(Beginning of DATA PROVIDED)
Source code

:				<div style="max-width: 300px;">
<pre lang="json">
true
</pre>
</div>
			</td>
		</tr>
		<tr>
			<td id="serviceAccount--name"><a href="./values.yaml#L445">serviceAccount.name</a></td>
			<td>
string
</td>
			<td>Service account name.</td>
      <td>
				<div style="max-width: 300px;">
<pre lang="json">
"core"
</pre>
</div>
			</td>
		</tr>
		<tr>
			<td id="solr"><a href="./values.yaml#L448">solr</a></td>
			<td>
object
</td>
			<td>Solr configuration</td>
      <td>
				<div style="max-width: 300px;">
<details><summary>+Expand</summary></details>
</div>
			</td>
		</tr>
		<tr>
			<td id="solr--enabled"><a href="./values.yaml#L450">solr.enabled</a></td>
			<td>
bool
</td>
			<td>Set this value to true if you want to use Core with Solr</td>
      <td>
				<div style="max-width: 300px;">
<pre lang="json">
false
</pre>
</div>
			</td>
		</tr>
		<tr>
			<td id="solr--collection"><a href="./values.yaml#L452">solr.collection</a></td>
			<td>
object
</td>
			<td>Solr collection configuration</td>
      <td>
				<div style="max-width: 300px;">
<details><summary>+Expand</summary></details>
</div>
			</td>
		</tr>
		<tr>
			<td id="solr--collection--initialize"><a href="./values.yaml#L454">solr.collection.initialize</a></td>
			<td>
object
(End of DATA PROVIDED)
[PROBLEM TO SOLVE] Print out the full listing above, word for word.

[TASK ANSWER]
Source code

:				<div style="max-width: 300px;">
<pre lang="json">
true
</pre>
</div>
			</td>
		</tr>
		<tr>
			<td id="serviceAccount--name"><a href="./values.yaml#L445">serviceAccount.name</a></td>
			<td>
string
</td>
			<td>Service account name.</td>
      <td>
				<div style="max-width: 300px;">
<pre lang="json">
"core"
</pre>
</div>
			</td>
		</tr>
		<tr>
			<td id="solr"><a href="./values.yaml#L448">solr</a></td>
			<td>
object
</td>
			<td>Solr configuration</td>
      <td>
				<div style="max-width: 300px;">
<details><summary>+Expand</summary></details>
</div>
			</td>
		</tr>
		<tr>
			<td id="solr--enabled"><a href="./values.yaml#L450">solr.enabled</a></td>
			<td>
bool
</td>
			<td>Set this value to true if you want to use Core with Solr</td>
      <td>
				<div style="max-width: 300px;">
<pre lang="json">
false
</pre>
</div>
			</td>
		</tr>
		<tr>
			<td id="solr--collection"><a href="./values.yaml#L452">solr.collection</a></td>
			<td>
object
</td>
			<td>Solr collection configuration</td>
      <td>
				<div style="max-width: 300px;">
<details><summary>+Expand</summary></details>
</div>
			</td>
		</tr>
		<tr>
			<td id="solr--collection--initialize"><a href="./values.yaml#L454">solr.collection.initialize</a></td>
			<td>
object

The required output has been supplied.